Für eine Ihrer ersten Kollektionen schneiderten Sie Röcke aus alten Louis-Vuitton-Taschen und aus der Matratze des verstorbenen Entertainers Quentin Crisp einen Mantel. Warum?
Altes Material hat bereits eine eigene Geschichte. Man kann das Vorhandene nehmen und daraus etwas völlig Neues erschaffen.
Sie meinen Recycling? Es widerstrebt mir, einfach nur hübsche Kleider zu entwerfen. Als ich 1991 nach New York zog, sah ich dort vor allem die vielen Obdachlosen. Also habe ich meine Stoffe in Asche gerieben und eine Woche lang in schmutzigem Wasser getränkt. Sind Sie Künstler oder Modemacher?

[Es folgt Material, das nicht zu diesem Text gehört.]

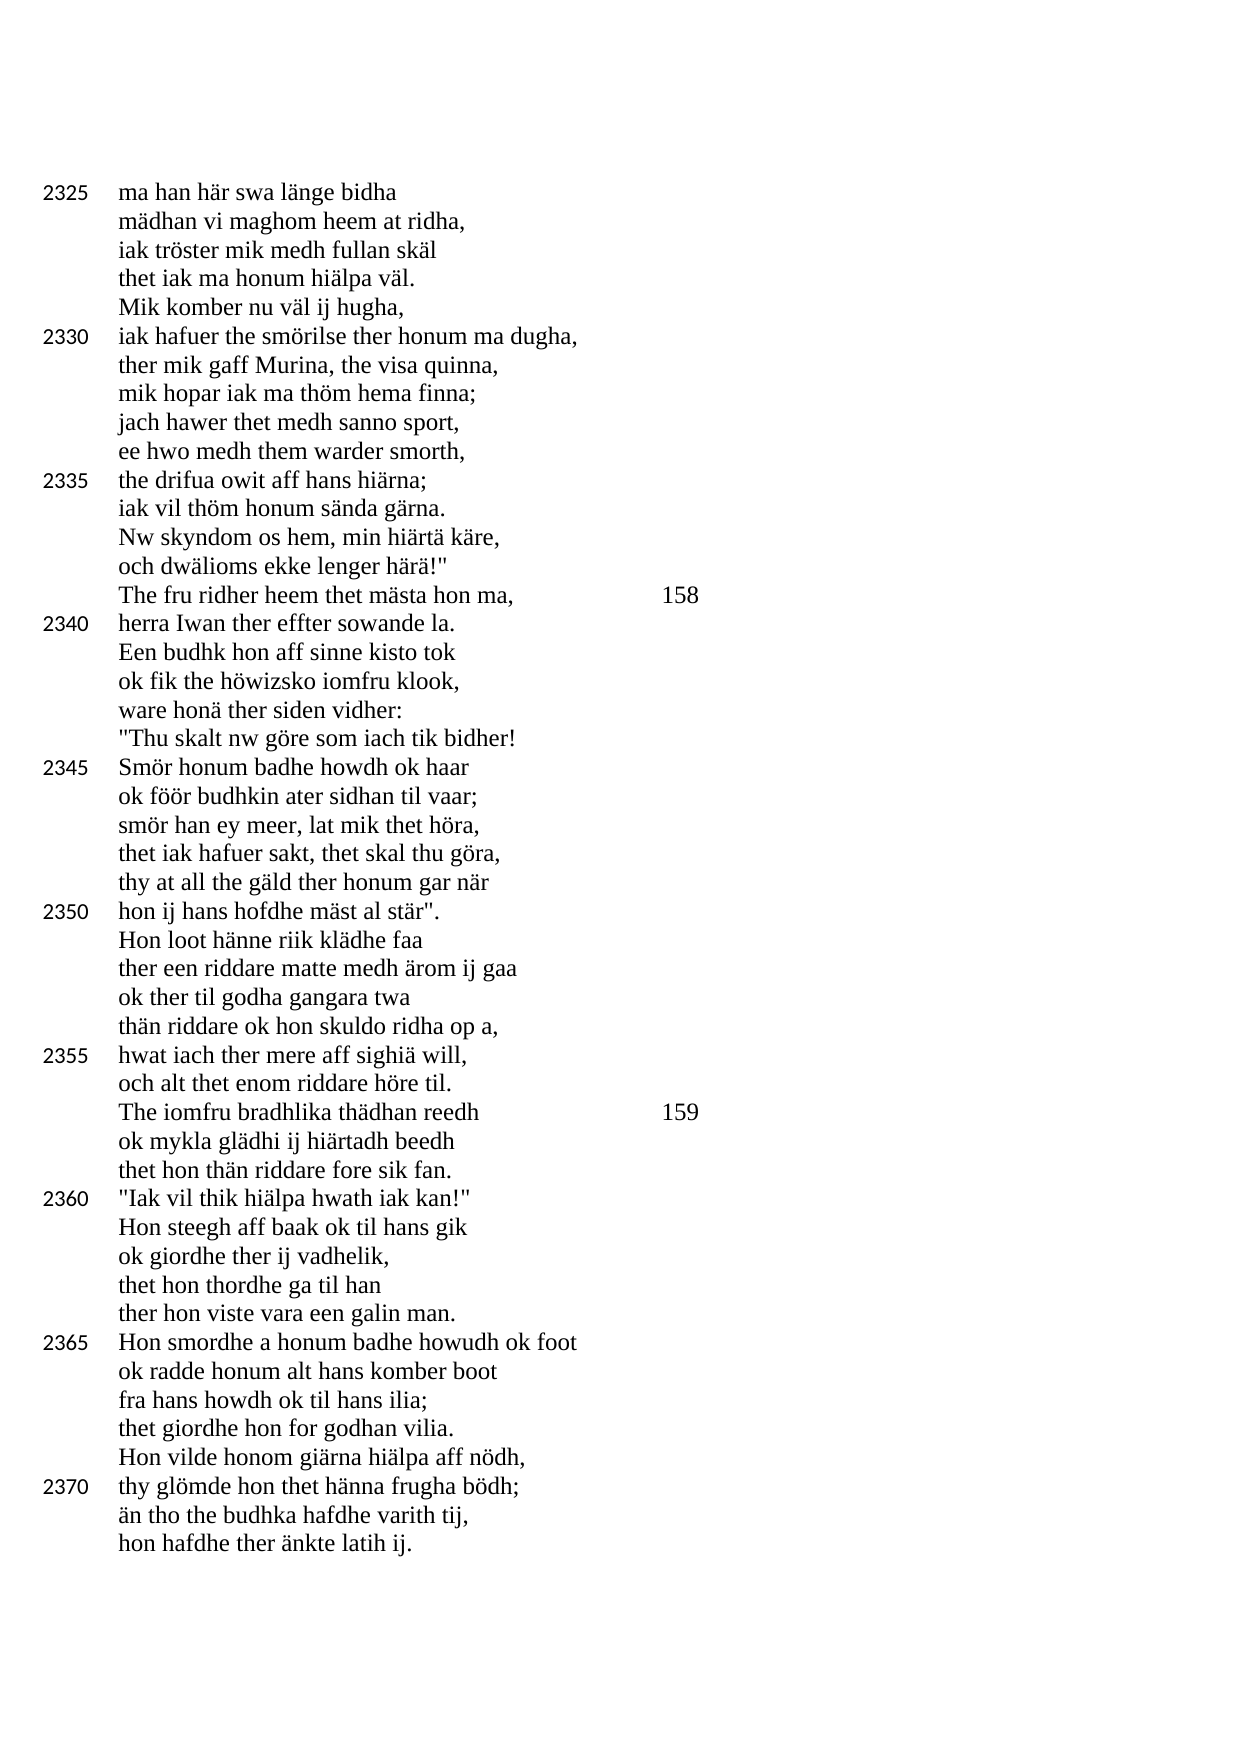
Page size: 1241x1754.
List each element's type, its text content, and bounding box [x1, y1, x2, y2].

text thy at all the gäld ther honum gar när [118, 867, 1122, 896]
text Een budhk hon aff sinne kisto tok [118, 637, 1122, 666]
text iak tröster mik medh fullan skäl [118, 235, 1122, 263]
text mik hopar iak ma thöm hema finna; [118, 378, 1122, 407]
text "Thu skalt nw göre som iach tik bidher! [118, 723, 1122, 752]
text ma han här swa länge bidha [118, 177, 1122, 206]
text herra Iwan ther effter sowande la. [118, 608, 1122, 637]
text ware honä ther siden vidher: [118, 695, 1122, 723]
text ok föör budhkin ater sidhan til vaar; [118, 781, 1122, 810]
text Mik komber nu väl ij hugha, [118, 292, 1122, 321]
text Nw skyndom os hem, min hiärtä käre, [118, 522, 1122, 551]
text ee hwo medh them warder smorth, [118, 436, 1122, 465]
text Hon loot hänne riik klädhe faa [118, 925, 1122, 953]
text Smör honum badhe howdh ok haar [118, 752, 1122, 781]
text ok ther til godha gangara twa [118, 982, 1122, 1011]
text the drifua owit aff hans hiärna; [118, 465, 1122, 493]
text thet iak ma honum hiälpa väl. [118, 263, 1122, 292]
text jach hawer thet medh sanno sport, [118, 407, 1122, 436]
text ok fik the höwizsko iomfru klook, [118, 666, 1122, 695]
text mädhan vi maghom heem at ridha, [118, 206, 1122, 235]
text iak vil thöm honum sända gärna. [118, 493, 1122, 522]
text och dwälioms ekke lenger härä!" [118, 551, 1122, 580]
text thet iak hafuer sakt, thet skal thu göra, [118, 838, 1122, 867]
text iak hafuer the smörilse ther honum ma dugha, [118, 321, 1122, 350]
text ther mik gaff Murina, the visa quinna, [118, 350, 1122, 378]
text smör han ey meer, lat mik thet höra, [118, 810, 1122, 838]
text The fru ridher heem thet mästa hon ma, 158 [118, 580, 1122, 608]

Die Vorstellung, dass mich einige als Künstler sehen, amüsiert mich. Ich habe mit elf Jahren die Schule verlassen, weil ich meinen Eltern auf dem Feld helfen musste. Ich bin kein Intellektueller, weiß nichts über Kunst. Und in einer Ausstellung war ich zum ersten Mal, als das Metropolitan Museum of Art in New York ein paar Kleider von mir in seine Sammlung aufnahm.

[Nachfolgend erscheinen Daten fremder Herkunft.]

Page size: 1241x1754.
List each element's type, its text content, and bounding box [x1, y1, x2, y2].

Wie kommt ein Bauernsohn aus Mallorca zur Mode?
Ich wuchs in einem Dorf mit 200 Einwohnern auf – ohne Fernseher, häufig ohne Strom. Nur durch die vielen Touristen auf der Insel erfuhr ich etwas über die Welt. Mit 17 Jahren flog ich zum ersten Mal nach London. Es war die Zeit des Punk, und ich war fasziniert, als ich sah, dass Menschen auch mit ihrer Kleidung gegen die Gesellschaft rebellierten.
Irgendwie sind Sie doch auch ein Punk?
Wegen meines Aussehens und weil ich gern Kleider aus unterschiedlichen Kulturen mische, halten mich Kinder für Jesus und die Amerikaner für einen islamischen Terroristen. Kürzlich war ich in New York in einem vornehmen Hotel. Der Manager schickte mich in die hinterste Ecke des Foyers. Er glaubte, ich sei ein Penner. Was muss man da noch erklären? Die Mode hat ihre eigene Sprache.
Heute arbeiten Sie als Chefdesigner des Ökomodeherstellers Hess Natur im hessischen Butzbach. Die Vogue schrieb, das sei in etwa so, als würde man Amy Winehouse als Kantorin für einen Kirchenchor verpflichten.
Das ist ein Kompliment, oder?
Natürlich! Angeblich haben Sie dafür Angebote großer Modefirmen, zuletzt Tommy Hilfiger, ausgeschlagen. Warum?
Ich hatte vorher nie von Hess Natur gehört, stellte aber zu meiner Überraschung fest, dass da viel Gutes zusammenkommt: Zum einen verwende ich sowieso am liebsten Naturmaterialien. Zum anderen würde es uns allen ganz guttun, wenn wir wegkämen von den schnellen Trends. Ich möchte mir Kleidung ausdenken, die man länger als eine Saison tragen kann.
Richtig, dass zu Ihrem Weg Mut gehört?
Mut? Ach, ich weiß nicht. Viele im Modegeschäft sind so… übereifrig, so rastlos. Was mich immer gerettet hat, war meine Geduld. Ich kann abwarten. Bevor ich Kleidung entwarf, habe ich als Putzmann und als Taxifahrer gearbeitet, habe T-Shirts bedruckt oder Alexander McQueen bei seinen Modenschauen geholfen. Dann hatte ich in New York selbst ein paar Jahre großen Erfolg. Und als es plötzlich nicht mehr lief, ging ich zurück nach Mallorca und eröffnete eine Bar, in der ich manchmal noch kellnere. Ich brauche die Mode, aber nicht zum Überleben.
Miguel Adrover, 43, lebt auf Mallorca. Er entwirft für sein eigenes Modelabel und für Hess Natur.